Problem
Copy the entries verbatim, starting at their first line and ending with the line that contains "Dot at: (325, 348)". Include both of those lines.

## START Data listing

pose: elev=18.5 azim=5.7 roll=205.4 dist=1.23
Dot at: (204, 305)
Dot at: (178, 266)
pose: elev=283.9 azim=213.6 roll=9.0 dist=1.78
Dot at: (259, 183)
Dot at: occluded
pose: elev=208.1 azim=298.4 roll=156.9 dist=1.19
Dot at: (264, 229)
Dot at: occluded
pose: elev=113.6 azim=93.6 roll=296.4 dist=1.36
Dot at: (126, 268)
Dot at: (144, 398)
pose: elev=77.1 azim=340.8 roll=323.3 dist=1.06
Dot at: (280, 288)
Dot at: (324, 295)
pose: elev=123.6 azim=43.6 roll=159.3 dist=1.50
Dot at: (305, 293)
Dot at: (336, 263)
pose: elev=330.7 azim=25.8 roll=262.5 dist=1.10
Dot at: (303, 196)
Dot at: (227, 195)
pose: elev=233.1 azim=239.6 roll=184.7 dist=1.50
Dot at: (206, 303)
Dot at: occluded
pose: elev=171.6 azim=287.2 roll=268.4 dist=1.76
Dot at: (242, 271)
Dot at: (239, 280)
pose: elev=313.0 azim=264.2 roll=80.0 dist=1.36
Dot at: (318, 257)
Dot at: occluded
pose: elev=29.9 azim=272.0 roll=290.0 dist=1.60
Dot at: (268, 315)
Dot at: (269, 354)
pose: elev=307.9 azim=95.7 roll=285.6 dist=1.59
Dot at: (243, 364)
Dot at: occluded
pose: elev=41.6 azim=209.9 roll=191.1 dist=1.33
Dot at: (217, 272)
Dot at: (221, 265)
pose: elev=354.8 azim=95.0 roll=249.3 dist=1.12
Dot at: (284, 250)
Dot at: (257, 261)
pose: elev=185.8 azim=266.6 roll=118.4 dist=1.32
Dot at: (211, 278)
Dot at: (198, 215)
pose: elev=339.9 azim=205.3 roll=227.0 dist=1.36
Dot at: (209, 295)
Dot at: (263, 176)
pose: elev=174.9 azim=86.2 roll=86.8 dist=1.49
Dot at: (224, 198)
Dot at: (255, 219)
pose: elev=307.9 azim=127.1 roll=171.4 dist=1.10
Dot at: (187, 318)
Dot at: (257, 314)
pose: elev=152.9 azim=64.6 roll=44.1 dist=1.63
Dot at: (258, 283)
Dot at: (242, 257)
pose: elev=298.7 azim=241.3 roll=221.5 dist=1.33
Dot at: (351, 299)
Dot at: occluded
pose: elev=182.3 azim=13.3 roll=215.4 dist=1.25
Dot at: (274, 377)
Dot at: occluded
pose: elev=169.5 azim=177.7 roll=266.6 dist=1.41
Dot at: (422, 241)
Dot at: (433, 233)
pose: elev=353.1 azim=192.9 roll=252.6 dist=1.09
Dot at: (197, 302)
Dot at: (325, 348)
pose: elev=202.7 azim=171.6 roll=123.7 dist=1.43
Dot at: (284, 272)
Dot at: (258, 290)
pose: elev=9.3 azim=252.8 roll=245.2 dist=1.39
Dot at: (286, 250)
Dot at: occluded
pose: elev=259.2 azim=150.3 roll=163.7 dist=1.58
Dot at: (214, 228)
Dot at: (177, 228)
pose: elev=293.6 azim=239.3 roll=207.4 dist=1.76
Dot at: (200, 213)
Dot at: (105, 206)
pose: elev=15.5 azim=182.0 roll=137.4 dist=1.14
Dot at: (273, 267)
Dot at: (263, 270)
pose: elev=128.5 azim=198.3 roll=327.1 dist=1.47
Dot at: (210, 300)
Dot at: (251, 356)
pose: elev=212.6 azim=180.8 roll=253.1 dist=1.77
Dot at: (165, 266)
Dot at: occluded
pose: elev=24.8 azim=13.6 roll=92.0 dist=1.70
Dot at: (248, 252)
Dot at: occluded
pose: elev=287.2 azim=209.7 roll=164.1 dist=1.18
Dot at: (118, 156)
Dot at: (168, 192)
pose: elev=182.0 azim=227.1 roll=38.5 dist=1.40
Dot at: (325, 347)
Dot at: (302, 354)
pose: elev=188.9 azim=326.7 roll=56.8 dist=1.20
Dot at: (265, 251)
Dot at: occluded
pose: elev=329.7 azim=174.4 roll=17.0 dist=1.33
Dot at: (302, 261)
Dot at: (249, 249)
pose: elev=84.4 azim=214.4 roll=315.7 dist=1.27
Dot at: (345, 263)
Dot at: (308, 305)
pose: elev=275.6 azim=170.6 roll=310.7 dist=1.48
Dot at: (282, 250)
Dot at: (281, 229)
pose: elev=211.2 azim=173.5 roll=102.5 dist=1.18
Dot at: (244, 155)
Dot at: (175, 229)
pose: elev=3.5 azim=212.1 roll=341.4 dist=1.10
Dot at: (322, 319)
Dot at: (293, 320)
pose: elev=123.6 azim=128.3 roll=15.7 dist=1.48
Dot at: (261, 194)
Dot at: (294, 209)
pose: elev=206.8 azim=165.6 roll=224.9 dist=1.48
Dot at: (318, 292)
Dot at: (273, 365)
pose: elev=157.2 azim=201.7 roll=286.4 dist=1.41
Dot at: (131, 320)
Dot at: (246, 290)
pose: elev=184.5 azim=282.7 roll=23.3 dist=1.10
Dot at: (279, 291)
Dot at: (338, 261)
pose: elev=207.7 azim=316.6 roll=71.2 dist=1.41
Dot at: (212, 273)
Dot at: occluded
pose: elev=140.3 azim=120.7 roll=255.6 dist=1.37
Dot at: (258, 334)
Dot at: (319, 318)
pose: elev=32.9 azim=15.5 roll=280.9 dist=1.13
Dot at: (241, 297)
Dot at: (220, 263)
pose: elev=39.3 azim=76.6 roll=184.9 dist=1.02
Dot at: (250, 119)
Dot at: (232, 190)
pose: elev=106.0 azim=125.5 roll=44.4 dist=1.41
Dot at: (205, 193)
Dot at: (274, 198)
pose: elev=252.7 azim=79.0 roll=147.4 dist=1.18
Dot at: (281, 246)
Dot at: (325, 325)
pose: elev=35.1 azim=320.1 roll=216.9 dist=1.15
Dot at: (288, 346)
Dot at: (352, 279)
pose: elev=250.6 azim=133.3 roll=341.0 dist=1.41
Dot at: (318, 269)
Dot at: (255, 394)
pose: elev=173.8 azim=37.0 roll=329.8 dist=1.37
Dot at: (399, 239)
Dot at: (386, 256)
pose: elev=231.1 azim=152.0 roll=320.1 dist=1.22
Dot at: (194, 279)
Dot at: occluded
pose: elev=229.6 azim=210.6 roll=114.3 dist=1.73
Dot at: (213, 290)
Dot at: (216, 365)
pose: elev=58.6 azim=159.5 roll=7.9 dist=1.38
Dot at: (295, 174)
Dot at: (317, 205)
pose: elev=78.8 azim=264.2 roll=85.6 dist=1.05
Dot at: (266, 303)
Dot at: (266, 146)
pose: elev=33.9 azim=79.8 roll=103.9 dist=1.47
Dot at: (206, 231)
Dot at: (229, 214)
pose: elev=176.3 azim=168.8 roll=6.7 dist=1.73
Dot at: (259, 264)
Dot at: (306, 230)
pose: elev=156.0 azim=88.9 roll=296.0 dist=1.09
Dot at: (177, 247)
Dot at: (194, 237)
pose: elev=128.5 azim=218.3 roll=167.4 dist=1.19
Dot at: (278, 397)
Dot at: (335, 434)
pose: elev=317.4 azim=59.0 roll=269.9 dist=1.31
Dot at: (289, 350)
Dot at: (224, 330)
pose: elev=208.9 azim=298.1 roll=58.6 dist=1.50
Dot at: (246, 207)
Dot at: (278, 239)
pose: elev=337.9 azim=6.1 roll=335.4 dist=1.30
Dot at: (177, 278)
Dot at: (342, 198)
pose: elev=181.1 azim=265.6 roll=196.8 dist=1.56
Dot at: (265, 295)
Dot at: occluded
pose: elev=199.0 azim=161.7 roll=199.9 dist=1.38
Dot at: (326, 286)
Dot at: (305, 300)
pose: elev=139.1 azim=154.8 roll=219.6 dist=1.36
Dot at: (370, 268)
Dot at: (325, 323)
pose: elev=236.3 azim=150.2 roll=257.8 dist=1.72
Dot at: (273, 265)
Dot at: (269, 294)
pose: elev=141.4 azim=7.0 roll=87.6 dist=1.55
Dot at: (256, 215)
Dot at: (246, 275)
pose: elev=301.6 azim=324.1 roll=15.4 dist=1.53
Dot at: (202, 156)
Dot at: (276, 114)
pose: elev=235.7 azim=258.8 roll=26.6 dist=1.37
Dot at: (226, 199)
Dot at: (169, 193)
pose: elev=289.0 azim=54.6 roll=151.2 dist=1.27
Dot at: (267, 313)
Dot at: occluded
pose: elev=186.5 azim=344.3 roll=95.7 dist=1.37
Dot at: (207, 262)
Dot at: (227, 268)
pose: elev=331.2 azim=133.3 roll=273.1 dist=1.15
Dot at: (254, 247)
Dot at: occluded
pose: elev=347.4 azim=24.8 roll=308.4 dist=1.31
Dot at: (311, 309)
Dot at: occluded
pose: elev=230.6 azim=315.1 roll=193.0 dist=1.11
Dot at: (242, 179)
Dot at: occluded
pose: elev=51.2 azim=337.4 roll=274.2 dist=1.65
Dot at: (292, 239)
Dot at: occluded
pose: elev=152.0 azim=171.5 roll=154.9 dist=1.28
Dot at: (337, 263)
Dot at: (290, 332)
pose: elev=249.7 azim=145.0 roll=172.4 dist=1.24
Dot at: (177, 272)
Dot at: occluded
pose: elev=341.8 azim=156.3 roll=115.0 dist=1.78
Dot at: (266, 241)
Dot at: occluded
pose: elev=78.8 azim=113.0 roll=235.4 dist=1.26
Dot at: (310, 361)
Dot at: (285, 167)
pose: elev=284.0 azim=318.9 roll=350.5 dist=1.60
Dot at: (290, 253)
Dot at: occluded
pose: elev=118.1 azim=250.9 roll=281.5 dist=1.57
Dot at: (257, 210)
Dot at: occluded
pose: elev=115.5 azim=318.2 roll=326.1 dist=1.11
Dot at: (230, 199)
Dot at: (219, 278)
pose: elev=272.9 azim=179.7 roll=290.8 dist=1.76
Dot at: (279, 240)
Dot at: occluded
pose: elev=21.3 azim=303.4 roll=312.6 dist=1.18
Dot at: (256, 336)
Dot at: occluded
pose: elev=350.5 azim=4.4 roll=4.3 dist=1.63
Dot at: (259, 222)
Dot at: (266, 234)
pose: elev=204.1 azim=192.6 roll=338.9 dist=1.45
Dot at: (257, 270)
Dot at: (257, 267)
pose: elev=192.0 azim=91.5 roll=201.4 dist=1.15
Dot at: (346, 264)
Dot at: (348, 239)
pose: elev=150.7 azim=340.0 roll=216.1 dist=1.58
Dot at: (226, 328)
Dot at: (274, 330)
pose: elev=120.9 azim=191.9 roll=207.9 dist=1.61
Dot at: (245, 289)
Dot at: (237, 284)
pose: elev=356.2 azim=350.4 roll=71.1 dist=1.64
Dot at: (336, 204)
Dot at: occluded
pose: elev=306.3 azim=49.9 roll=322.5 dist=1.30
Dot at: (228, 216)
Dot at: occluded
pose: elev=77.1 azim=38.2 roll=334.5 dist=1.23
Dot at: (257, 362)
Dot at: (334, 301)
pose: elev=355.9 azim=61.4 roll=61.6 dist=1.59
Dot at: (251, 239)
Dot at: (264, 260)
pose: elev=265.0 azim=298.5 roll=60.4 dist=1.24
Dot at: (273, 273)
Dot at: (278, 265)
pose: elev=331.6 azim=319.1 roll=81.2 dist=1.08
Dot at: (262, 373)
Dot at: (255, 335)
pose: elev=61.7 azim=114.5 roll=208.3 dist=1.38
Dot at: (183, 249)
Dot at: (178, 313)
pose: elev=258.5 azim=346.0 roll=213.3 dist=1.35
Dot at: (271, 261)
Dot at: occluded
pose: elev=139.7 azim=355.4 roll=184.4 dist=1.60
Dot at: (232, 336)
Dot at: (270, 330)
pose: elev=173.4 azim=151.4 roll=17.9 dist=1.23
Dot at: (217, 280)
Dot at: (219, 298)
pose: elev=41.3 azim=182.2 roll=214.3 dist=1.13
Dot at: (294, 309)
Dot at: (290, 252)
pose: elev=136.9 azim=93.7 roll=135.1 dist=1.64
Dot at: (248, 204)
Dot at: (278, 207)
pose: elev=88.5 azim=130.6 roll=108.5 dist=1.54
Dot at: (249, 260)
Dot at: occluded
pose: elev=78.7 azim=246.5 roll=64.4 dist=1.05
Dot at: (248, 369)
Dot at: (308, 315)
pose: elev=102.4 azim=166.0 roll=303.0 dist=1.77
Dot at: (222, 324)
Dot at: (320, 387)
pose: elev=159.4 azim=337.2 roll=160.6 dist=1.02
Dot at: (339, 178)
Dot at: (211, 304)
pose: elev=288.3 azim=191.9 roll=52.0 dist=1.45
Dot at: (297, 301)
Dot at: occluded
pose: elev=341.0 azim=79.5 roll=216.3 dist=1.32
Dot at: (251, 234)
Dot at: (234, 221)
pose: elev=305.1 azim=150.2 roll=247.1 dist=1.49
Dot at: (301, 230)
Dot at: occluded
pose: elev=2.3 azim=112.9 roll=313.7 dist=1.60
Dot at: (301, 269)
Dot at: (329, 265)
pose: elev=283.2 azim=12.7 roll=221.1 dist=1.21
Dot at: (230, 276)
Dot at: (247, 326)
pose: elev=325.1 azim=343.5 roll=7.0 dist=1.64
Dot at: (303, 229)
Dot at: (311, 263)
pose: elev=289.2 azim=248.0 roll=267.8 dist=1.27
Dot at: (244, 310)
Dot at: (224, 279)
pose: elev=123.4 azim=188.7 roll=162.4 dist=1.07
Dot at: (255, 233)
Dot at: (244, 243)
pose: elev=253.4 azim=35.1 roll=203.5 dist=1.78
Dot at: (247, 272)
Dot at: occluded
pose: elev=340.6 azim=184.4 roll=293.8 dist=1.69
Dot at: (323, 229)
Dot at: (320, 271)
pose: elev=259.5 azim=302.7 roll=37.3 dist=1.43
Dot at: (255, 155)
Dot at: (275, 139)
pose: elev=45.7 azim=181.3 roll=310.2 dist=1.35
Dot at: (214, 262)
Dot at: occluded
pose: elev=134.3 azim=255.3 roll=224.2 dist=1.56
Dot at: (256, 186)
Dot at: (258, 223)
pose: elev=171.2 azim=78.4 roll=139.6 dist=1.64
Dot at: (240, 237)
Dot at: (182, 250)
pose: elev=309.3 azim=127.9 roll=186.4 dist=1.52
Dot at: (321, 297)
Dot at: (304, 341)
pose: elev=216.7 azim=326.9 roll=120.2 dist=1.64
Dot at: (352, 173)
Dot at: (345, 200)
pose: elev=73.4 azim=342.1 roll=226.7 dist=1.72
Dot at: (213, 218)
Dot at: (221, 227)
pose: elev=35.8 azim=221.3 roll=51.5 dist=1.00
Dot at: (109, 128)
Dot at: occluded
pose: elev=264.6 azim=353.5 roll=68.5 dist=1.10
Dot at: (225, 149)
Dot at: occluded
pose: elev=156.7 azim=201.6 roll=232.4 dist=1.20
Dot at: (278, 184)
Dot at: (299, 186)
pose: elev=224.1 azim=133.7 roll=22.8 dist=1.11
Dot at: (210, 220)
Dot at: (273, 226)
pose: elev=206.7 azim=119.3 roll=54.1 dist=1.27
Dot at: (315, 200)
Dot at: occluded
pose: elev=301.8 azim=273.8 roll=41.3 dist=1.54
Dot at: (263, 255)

## END Data listing

Answer for the task
pose: elev=18.5 azim=5.7 roll=205.4 dist=1.23
Dot at: (204, 305)
Dot at: (178, 266)
pose: elev=283.9 azim=213.6 roll=9.0 dist=1.78
Dot at: (259, 183)
Dot at: occluded
pose: elev=208.1 azim=298.4 roll=156.9 dist=1.19
Dot at: (264, 229)
Dot at: occluded
pose: elev=113.6 azim=93.6 roll=296.4 dist=1.36
Dot at: (126, 268)
Dot at: (144, 398)
pose: elev=77.1 azim=340.8 roll=323.3 dist=1.06
Dot at: (280, 288)
Dot at: (324, 295)
pose: elev=123.6 azim=43.6 roll=159.3 dist=1.50
Dot at: (305, 293)
Dot at: (336, 263)
pose: elev=330.7 azim=25.8 roll=262.5 dist=1.10
Dot at: (303, 196)
Dot at: (227, 195)
pose: elev=233.1 azim=239.6 roll=184.7 dist=1.50
Dot at: (206, 303)
Dot at: occluded
pose: elev=171.6 azim=287.2 roll=268.4 dist=1.76
Dot at: (242, 271)
Dot at: (239, 280)
pose: elev=313.0 azim=264.2 roll=80.0 dist=1.36
Dot at: (318, 257)
Dot at: occluded
pose: elev=29.9 azim=272.0 roll=290.0 dist=1.60
Dot at: (268, 315)
Dot at: (269, 354)
pose: elev=307.9 azim=95.7 roll=285.6 dist=1.59
Dot at: (243, 364)
Dot at: occluded
pose: elev=41.6 azim=209.9 roll=191.1 dist=1.33
Dot at: (217, 272)
Dot at: (221, 265)
pose: elev=354.8 azim=95.0 roll=249.3 dist=1.12
Dot at: (284, 250)
Dot at: (257, 261)
pose: elev=185.8 azim=266.6 roll=118.4 dist=1.32
Dot at: (211, 278)
Dot at: (198, 215)
pose: elev=339.9 azim=205.3 roll=227.0 dist=1.36
Dot at: (209, 295)
Dot at: (263, 176)
pose: elev=174.9 azim=86.2 roll=86.8 dist=1.49
Dot at: (224, 198)
Dot at: (255, 219)
pose: elev=307.9 azim=127.1 roll=171.4 dist=1.10
Dot at: (187, 318)
Dot at: (257, 314)
pose: elev=152.9 azim=64.6 roll=44.1 dist=1.63
Dot at: (258, 283)
Dot at: (242, 257)
pose: elev=298.7 azim=241.3 roll=221.5 dist=1.33
Dot at: (351, 299)
Dot at: occluded
pose: elev=182.3 azim=13.3 roll=215.4 dist=1.25
Dot at: (274, 377)
Dot at: occluded
pose: elev=169.5 azim=177.7 roll=266.6 dist=1.41
Dot at: (422, 241)
Dot at: (433, 233)
pose: elev=353.1 azim=192.9 roll=252.6 dist=1.09
Dot at: (197, 302)
Dot at: (325, 348)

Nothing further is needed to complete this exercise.